■ WHAT THE TASK REQUIRES: The reply should hold every entry exactly as written and none of the pictures.

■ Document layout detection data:
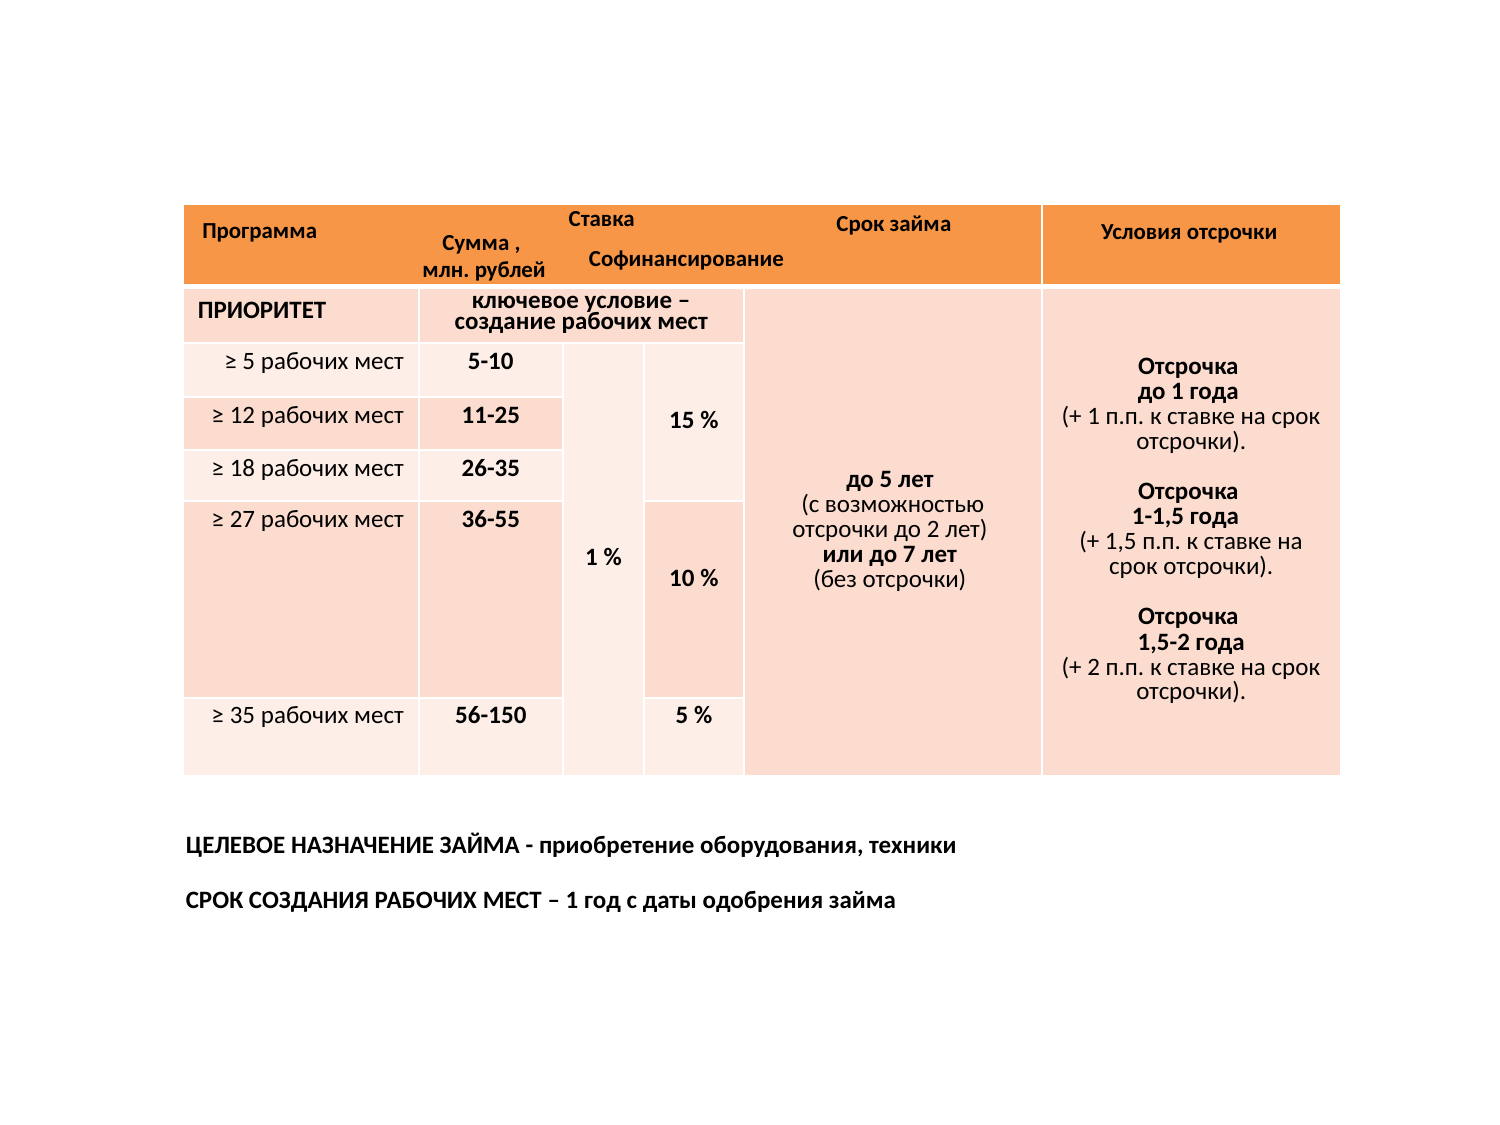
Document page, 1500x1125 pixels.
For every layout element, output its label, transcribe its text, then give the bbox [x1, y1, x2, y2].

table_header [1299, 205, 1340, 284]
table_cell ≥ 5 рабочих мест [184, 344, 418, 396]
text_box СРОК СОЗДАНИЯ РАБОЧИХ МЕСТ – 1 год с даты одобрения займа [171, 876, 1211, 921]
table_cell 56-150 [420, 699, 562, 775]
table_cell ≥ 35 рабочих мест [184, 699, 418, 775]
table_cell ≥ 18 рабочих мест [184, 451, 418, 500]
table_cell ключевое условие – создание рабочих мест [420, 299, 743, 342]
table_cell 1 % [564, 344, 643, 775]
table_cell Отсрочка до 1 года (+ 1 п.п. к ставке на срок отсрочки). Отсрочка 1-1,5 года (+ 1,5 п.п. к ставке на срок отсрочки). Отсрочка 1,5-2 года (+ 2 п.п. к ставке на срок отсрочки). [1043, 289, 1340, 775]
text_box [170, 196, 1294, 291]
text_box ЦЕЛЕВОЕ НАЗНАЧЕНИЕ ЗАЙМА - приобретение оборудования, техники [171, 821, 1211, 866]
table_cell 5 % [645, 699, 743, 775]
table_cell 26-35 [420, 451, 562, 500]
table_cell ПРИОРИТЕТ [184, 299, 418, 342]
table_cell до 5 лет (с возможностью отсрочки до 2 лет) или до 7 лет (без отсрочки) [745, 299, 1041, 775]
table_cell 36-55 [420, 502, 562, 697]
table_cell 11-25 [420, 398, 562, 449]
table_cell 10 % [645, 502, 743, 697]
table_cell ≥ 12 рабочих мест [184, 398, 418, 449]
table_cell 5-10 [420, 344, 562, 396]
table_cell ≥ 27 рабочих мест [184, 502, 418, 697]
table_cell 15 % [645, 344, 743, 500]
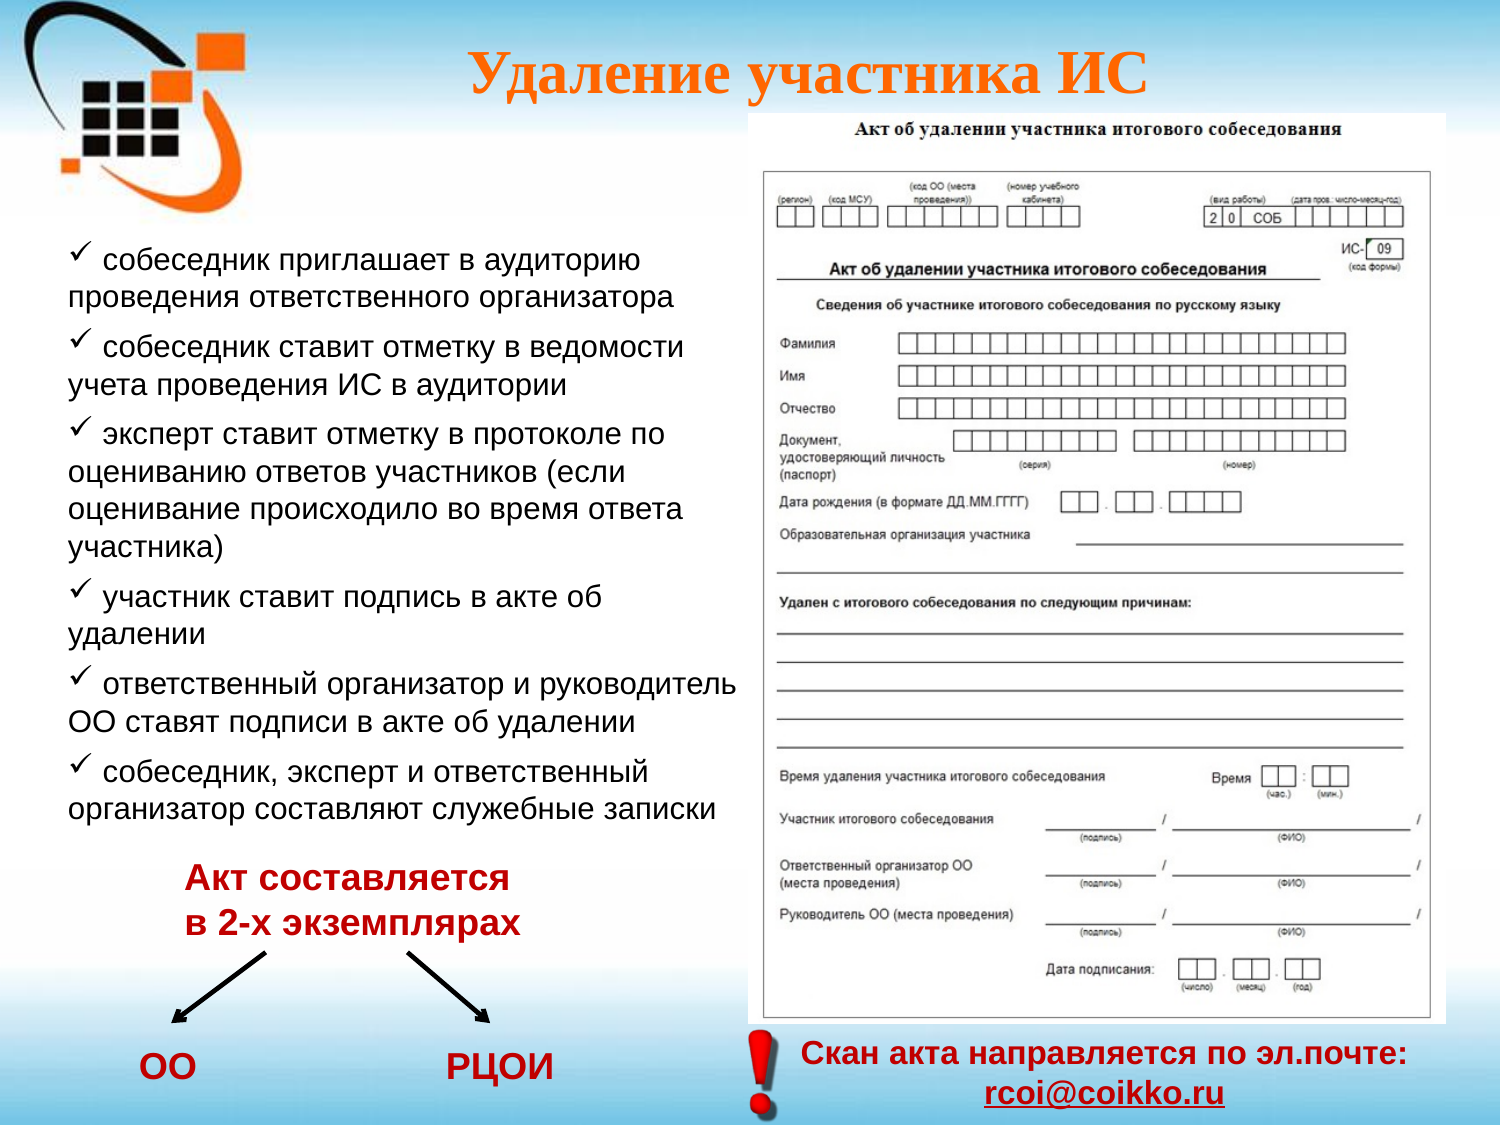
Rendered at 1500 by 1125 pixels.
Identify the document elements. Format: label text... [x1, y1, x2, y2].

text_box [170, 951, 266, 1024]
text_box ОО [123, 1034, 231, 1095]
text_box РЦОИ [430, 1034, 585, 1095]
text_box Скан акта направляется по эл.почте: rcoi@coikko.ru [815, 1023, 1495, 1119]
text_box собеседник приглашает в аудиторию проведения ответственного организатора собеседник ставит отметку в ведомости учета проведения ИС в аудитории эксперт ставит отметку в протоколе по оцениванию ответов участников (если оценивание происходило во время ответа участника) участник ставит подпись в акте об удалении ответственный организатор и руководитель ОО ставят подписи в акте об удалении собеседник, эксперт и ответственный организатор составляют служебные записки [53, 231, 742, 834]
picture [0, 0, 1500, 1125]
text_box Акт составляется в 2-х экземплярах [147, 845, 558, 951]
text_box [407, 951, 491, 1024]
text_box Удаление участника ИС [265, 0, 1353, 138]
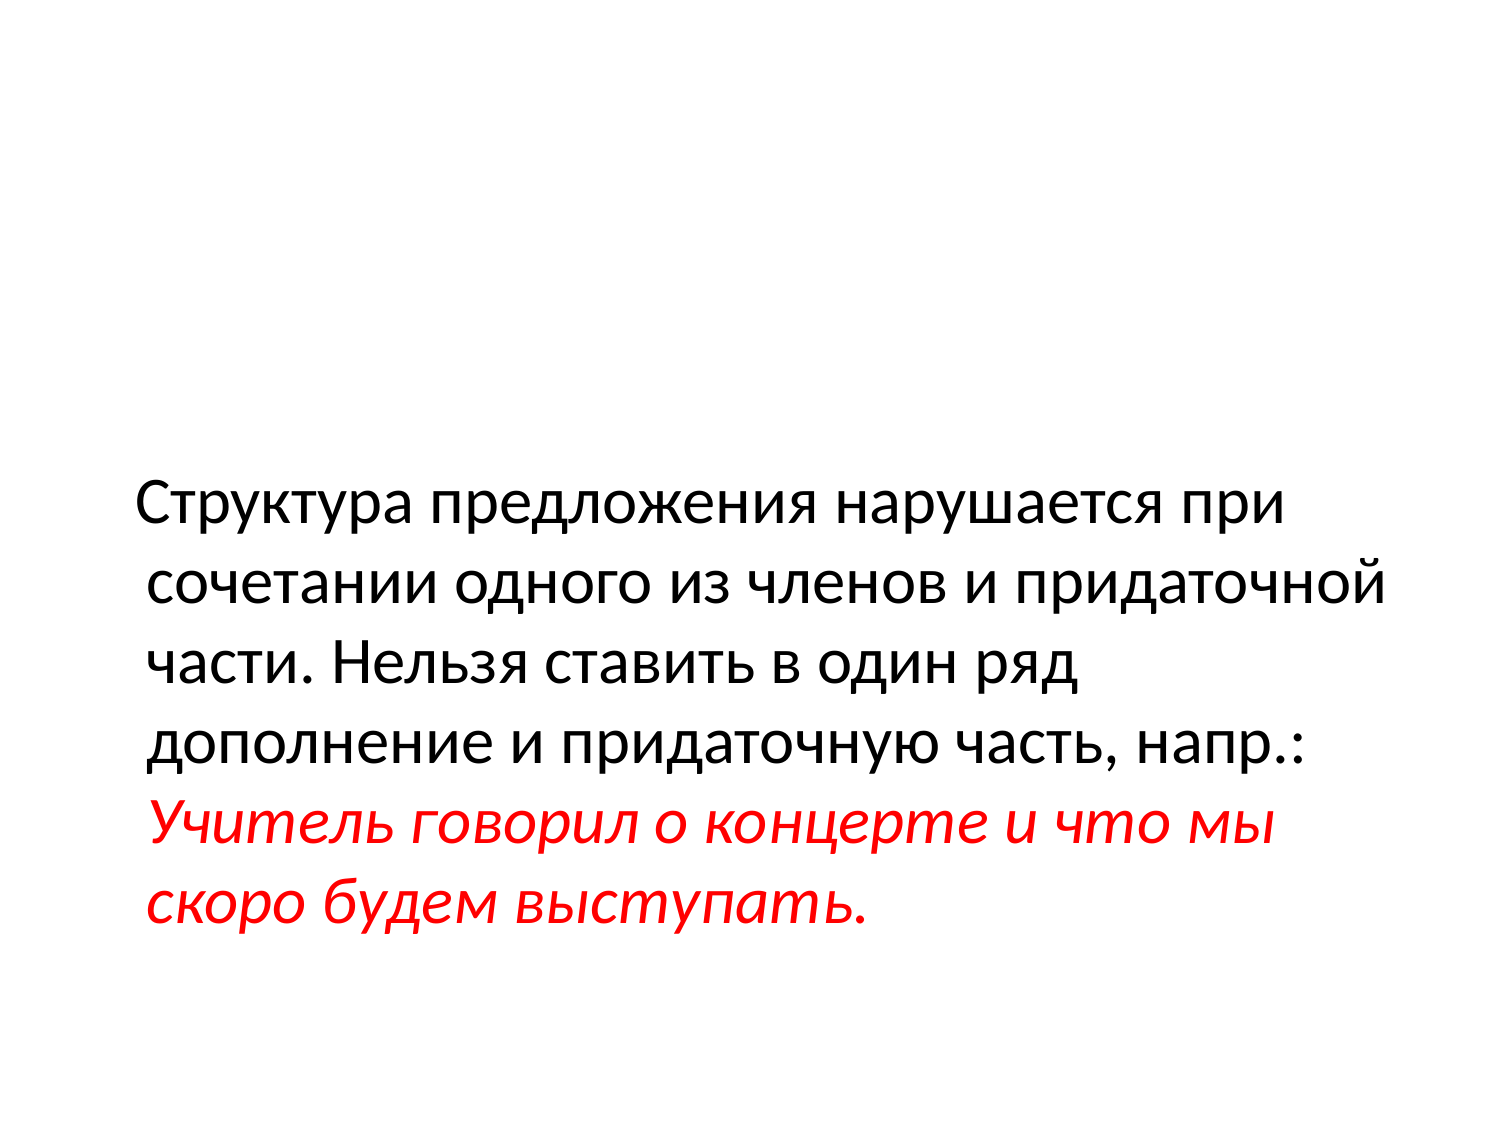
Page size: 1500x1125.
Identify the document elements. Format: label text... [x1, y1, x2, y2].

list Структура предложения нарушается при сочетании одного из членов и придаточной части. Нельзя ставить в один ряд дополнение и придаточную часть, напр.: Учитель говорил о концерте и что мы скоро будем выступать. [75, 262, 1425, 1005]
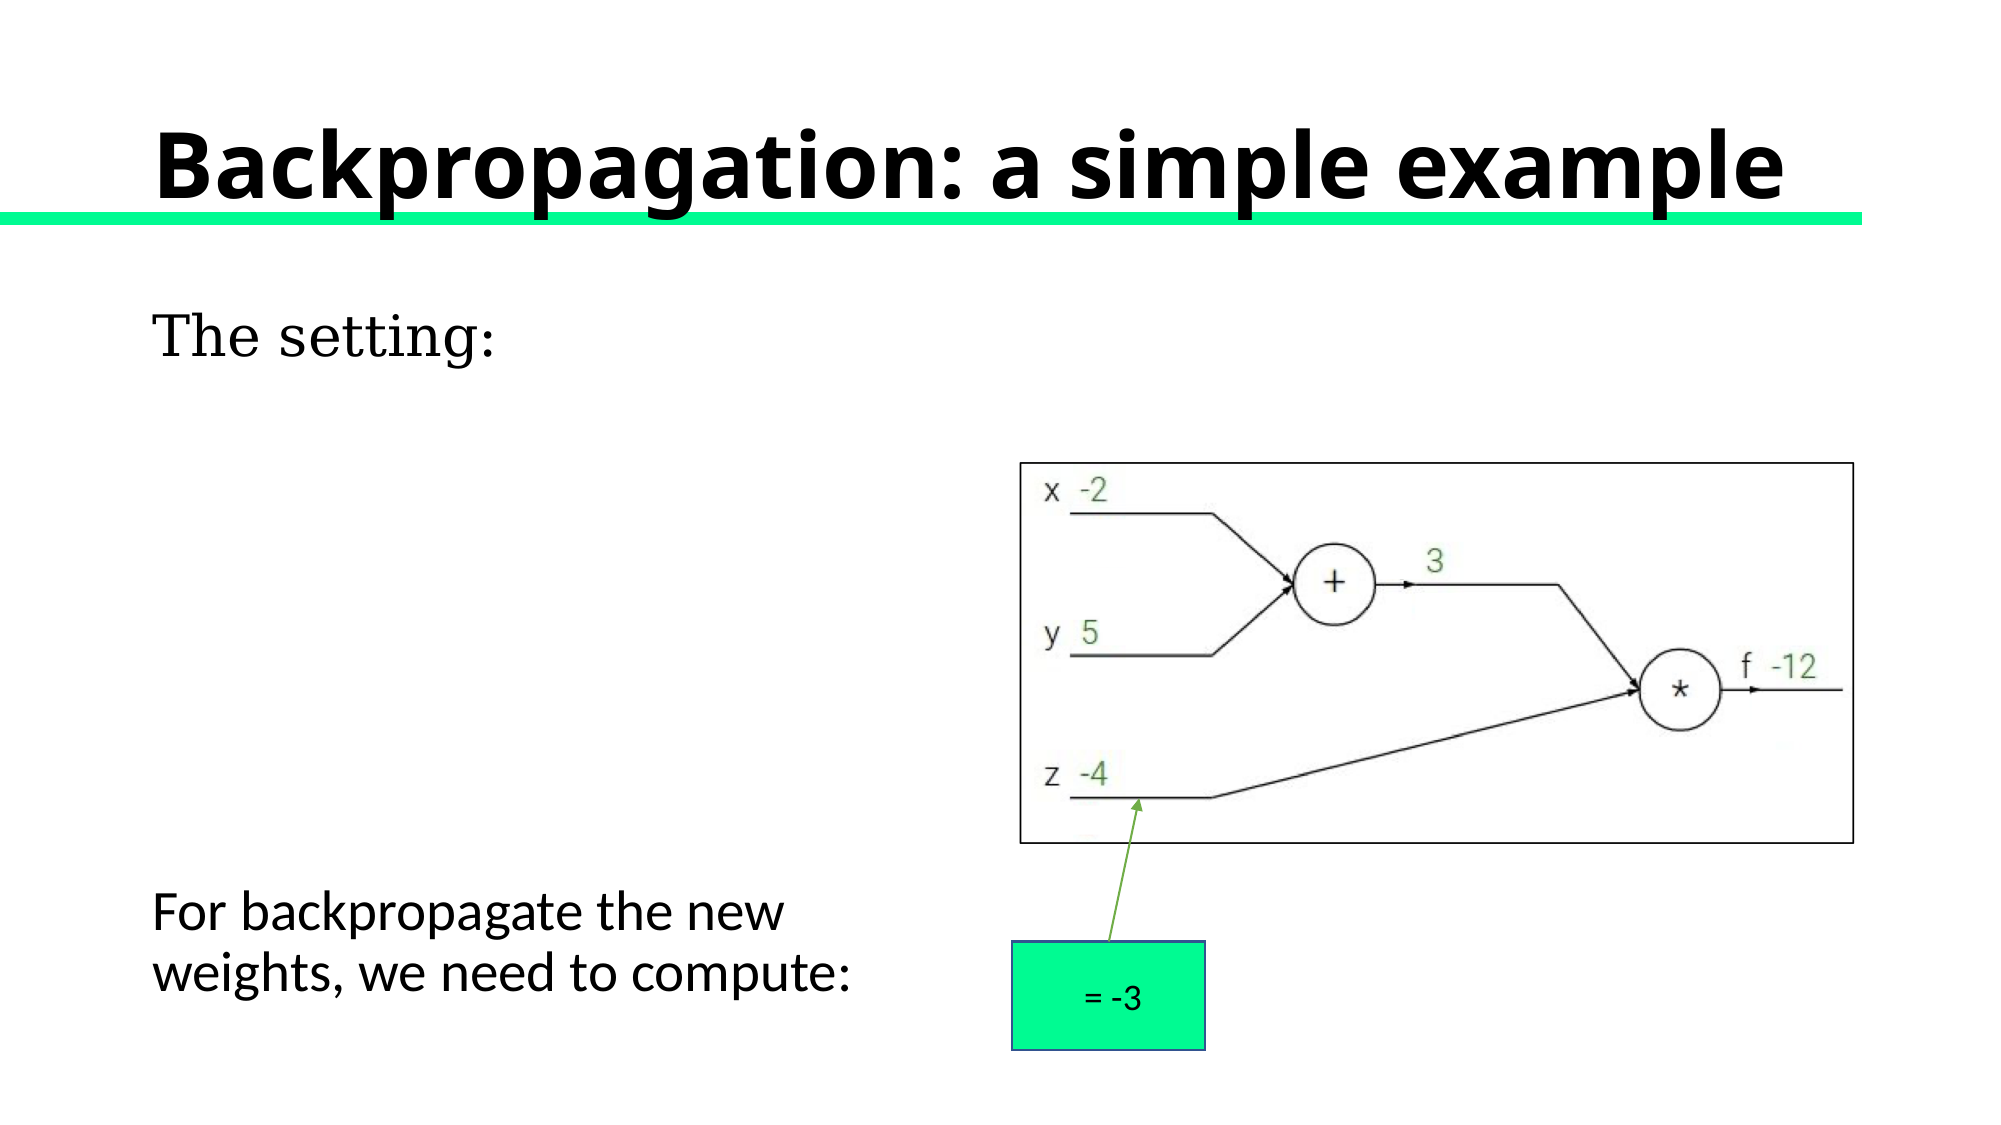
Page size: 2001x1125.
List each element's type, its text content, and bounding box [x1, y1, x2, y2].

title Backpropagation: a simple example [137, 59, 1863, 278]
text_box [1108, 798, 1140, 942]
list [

■ RESPONSE TO THIS EXERCISE:
Document page, 1500x1125 pixels.
For every layout element, output its label, transcribe its text, then give the bbox [x1, y1, x2, y2].

table_header [1299, 205, 1340, 284]
table_cell ≥ 5 рабочих мест [184, 344, 418, 396]
text_box СРОК СОЗДАНИЯ РАБОЧИХ МЕСТ – 1 год с даты одобрения займа [171, 876, 1211, 921]
table_cell 56-150 [420, 699, 562, 775]
table_cell ≥ 35 рабочих мест [184, 699, 418, 775]
table_cell ≥ 18 рабочих мест [184, 451, 418, 500]
table_cell ключевое условие – создание рабочих мест [420, 299, 743, 342]
table_cell 1 % [564, 344, 643, 775]
table_cell Отсрочка до 1 года (+ 1 п.п. к ставке на срок отсрочки). Отсрочка 1-1,5 года (+ 1,5 п.п. к ставке на срок отсрочки). Отсрочка 1,5-2 года (+ 2 п.п. к ставке на срок отсрочки). [1043, 289, 1340, 775]
text_box [170, 196, 1294, 291]
text_box ЦЕЛЕВОЕ НАЗНАЧЕНИЕ ЗАЙМА - приобретение оборудования, техники [171, 821, 1211, 866]
table_cell 5 % [645, 699, 743, 775]
table_cell 26-35 [420, 451, 562, 500]
table_cell ПРИОРИТЕТ [184, 299, 418, 342]
table_cell до 5 лет (с возможностью отсрочки до 2 лет) или до 7 лет (без отсрочки) [745, 299, 1041, 775]
table_cell 36-55 [420, 502, 562, 697]
table_cell 11-25 [420, 398, 562, 449]
table_cell 10 % [645, 502, 743, 697]
table_cell ≥ 12 рабочих мест [184, 398, 418, 449]
table_cell 5-10 [420, 344, 562, 396]
table_cell ≥ 27 рабочих мест [184, 502, 418, 697]
table_cell 15 % [645, 344, 743, 500]
Rendered at 1500 by 1125 pixels.
Identify the document elements. Format: label text... [x1, y1, x2, y2].

text_box [170, 951, 266, 1024]
text_box ОО [123, 1034, 231, 1095]
text_box РЦОИ [430, 1034, 585, 1095]
text_box Скан акта направляется по эл.почте: rcoi@coikko.ru [815, 1023, 1495, 1119]
text_box собеседник приглашает в аудиторию проведения ответственного организатора собеседник ставит отметку в ведомости учета проведения ИС в аудитории эксперт ставит отметку в протоколе по оцениванию ответов участников (если оценивание происходило во время ответа участника) участник ставит подпись в акте об удалении ответственный организатор и руководитель ОО ставят подписи в акте об удалении собеседник, эксперт и ответственный организатор составляют служебные записки [53, 231, 742, 834]
picture [0, 0, 1500, 1125]
text_box Акт составляется в 2-х экземплярах [147, 845, 558, 951]
text_box [407, 951, 491, 1024]
text_box Удаление участника ИС [265, 0, 1353, 138]
Page size: 1500x1125.
Identify the document elements. Format: label text... [x1, y1, x2, y2].

list Структура предложения нарушается при сочетании одного из членов и придаточной части. Нельзя ставить в один ряд дополнение и придаточную часть, напр.: Учитель говорил о концерте и что мы скоро будем выступать. [75, 262, 1425, 1005]
Page size: 2001x1125.
List each element's type, its text content, and bounding box [x1, y1, x2, y2].

title Backpropagation: a simple example [137, 59, 1863, 278]
text_box [1108, 798, 1140, 942]
list [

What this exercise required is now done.